The sheer complexity of social problems at local and national level can leave public servants, volunteer groups, social entrepreneurs and others feeling powerless. Of course there are a multitude of successful case studies, ‘best practice’ and promising ideas, but it can be difficult (arguably impossible) to adapt ‘solutions’ that have worked in one instance to new contexts with different characteristics.

Dave Snowden and Mary Boone argue in their 2007 article for Harvard Business Review (requires a subscription) that relying on ‘best practice’ is powerless to tackle problems in complex systems. They compare simple, complicated and complex structures and show that unlike the other two, complex systems are dynamic, and comprise large numbers of elements interacting with each other in unpredictable ways. Rather than imposing fixes, Snowden and Boone suggest that trouble-shooters in such a situation must step back and allow potential solutions to emerge.

Their paper is a persuasive argument against best practice and challenges the orthodoxy of ‘evidence based policymaking’ – but I don’t think it means public servants faced with tricky problems in complex systems must always start from a blank sheet.

For example, technical innovators often solve simple and complicated problems by applying past solutions, but also learn from the past in order to solve complex problems. However rather than directly deploying a known fix (likely to fail for the reasons above), they use abstract principles derived from past solutions. This allows past solutions to inform new ideas indirectly.

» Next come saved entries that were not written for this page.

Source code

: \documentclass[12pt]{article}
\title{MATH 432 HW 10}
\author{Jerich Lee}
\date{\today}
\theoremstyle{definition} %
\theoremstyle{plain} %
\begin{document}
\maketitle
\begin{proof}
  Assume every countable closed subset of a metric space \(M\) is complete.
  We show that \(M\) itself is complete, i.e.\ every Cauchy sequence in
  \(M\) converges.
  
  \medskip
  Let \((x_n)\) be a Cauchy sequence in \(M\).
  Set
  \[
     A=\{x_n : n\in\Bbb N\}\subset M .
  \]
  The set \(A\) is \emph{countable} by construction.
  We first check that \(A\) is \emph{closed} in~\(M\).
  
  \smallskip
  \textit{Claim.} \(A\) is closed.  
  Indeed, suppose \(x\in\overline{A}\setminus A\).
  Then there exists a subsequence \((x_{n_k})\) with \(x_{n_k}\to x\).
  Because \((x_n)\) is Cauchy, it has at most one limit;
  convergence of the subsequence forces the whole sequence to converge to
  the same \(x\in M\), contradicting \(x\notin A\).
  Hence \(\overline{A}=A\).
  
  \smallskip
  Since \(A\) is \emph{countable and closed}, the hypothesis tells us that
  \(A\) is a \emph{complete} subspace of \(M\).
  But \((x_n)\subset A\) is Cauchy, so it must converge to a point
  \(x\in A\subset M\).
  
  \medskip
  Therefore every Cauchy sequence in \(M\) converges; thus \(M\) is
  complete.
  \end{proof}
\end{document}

For example, databases of granted patents (which contain novel solutions to technical problems) were analysed to develop the TRIZ problem-solving system. Similarly, Christopher Alexander’s A Pattern Language presents a typology of architectural principles that allow others to solve problems in the built environment. Design firm IDEO publish Patterns, recording recurring insights gleaned from past design projects as an aide-memoire.

So could a similar set of principles be devised to solve social problems across different contexts? Perhaps through a meta-analysis of policies, programmes and interventions that showed some success (with reference to the characteristics of the environment in which they worked), more abstract pointers could be developed that give public servants a starting point, or some promising lines of enquiry.

Good idea or a silly one? Perhaps such a database and set of principles already exists? Would the methodology work, or should it be done in a different way? I’d love to hear your thoughts!